Tube sockets were ubiquitous in early electronic equipment to allow vacuum tubes (also known as valves) to be easily removed for testing and replacement. Tubes often failed because the filament burned out, but other failure modes were common. In the heyday of radio and early television, it was common to find a vacuum tube tester in local drug stores, which also sold replacement tubes.
Tube sockets were typically mounted in holes on a sheet metal chassis and wires or other components were hand soldered to lugs on the underside of the socket. In the 1950s printed circuit boards were introduced and tube sockets were developed whose contacts could be soldered directly to the printed wiring traces. Looking at the bottom of a socket, or, equivalently, a tube from its bottom, the pins were numbered clockwise, starting at an index notch or gap, a convention that has persisted into the integrated circuit era.
In the 1930's tubes often had the connection to the control grid, brought out though a metal cap on the top of the tube. This was conected by using a clip with an attached wire lead. An example would be the 6A7 pentagrid converter. Later some tubes particularly those used as radio frequency (RF) power amplifiers,or Horizontal delection amplifiers in TV sets, such as the 6DQ6 had the plate or anode lead protrude through the envelope. In both cases this allowed the tube's output circuitry to be shielded from the input (grid) circuit. In the case of the tubes with the plate brought out to a cap, this also allowed the plate to run at higher voltages, over 26,000 volts in the case of recifiers for colour televison (such as the 3A3).
Octal base
Prior to World War II, the most common tube socket for low and medium power applications had eight holes with electrical contacts arranged in a 17 mm (11/16 inch) diameter circle, surrounding a larger (8 mm or 5/16 in) center hole with an indexing slot on one side. The glass envelope of each octal vacuum tube (e.g. the 6SN7) was cemented into a bakelite or plastic base with a hollow post in the center, surrounded by eight metal pins. The wire leads from the tube were soldered into the pins. The pinched-off glass nub through which the air was evacuated from the envelope fit into the post. The post had a protrusion along one side that matched the indexing slot in the socket, so the tube could only be inserted one way. '
Matching plugs were manufactured that let tube sockets be used as electrical connectors, though penurious experimenters would salvage the base from a burned out tube for this purpose. Octal sockets were used to mount other components, particularly electrical relays and octal-mount relays are still common.

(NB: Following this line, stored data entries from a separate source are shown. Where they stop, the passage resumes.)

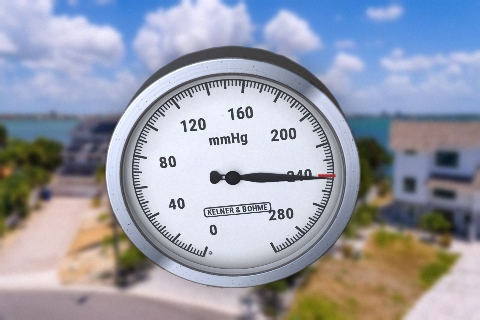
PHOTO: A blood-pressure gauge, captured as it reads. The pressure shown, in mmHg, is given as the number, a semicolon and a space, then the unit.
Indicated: 240; mmHg
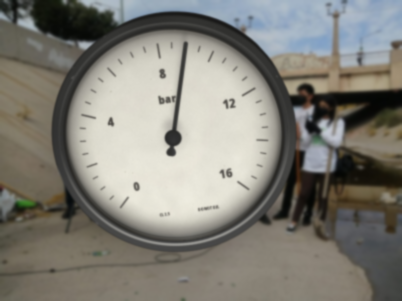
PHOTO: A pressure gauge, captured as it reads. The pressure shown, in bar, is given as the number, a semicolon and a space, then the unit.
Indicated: 9; bar
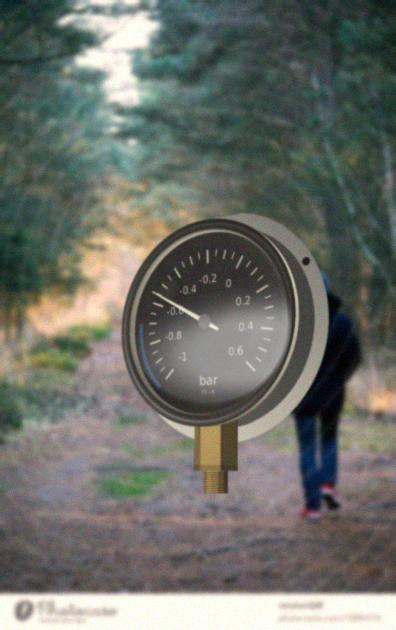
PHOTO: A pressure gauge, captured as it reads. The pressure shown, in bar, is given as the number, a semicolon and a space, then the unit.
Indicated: -0.55; bar
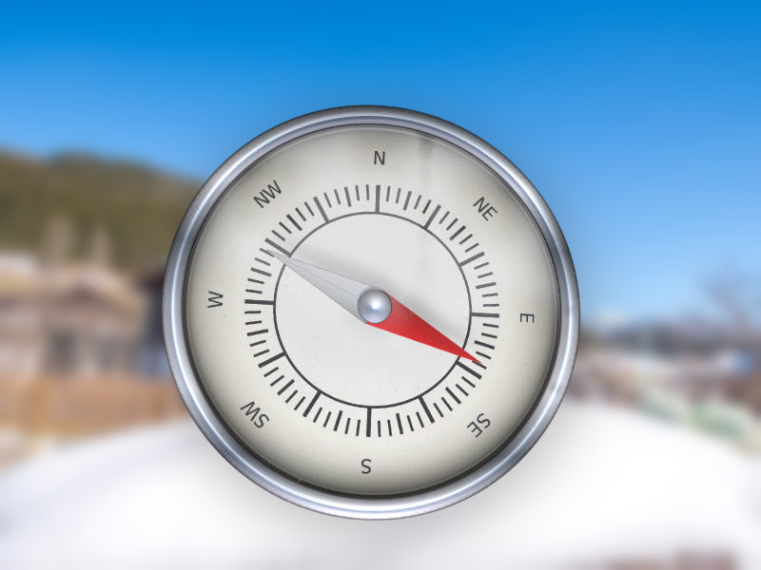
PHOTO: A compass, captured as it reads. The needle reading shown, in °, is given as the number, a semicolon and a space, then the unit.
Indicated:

A variant of the octal base, the loctal base, was designed for ruggedized applications such as Automobile Radios. The pin geometry was the same as for octal, but the pins were thinner and the center hole had an electrical contact that also clamped the tube in place.
Miniature tubes
Miniature tubes (e.g. the 12AX7) were introduced around World War II. Wires protruding through the bottom of the glass envelope plugged directly into the socket-there was no separate base. The pinched-off air evacuation nub was at the top of the tube, giving it its distinctive appearance. The wire pins were arranged in a circle with one pin missing, so the tube could only be plugged one way. Seven and nine pin tubes were common, though miniature tubes with more pins were later introduced. Miniature tube sockets often had a skirt that mated with a cylindrical shield that fit around the tube. Some shields incorporated a spring to hold the tube in place. These were used if the equipment was subject to vibration.
Other socket styles
Vacuum tubes for high power or UHF applications often required custom socket designs. Subminiature tubes, introduced in the 1950s were often soldered directly to printed circuit boards. Sockets were made for early transistors, but quickly fell out of favor as their reliability became established. The same thing happened with early integrated circuits.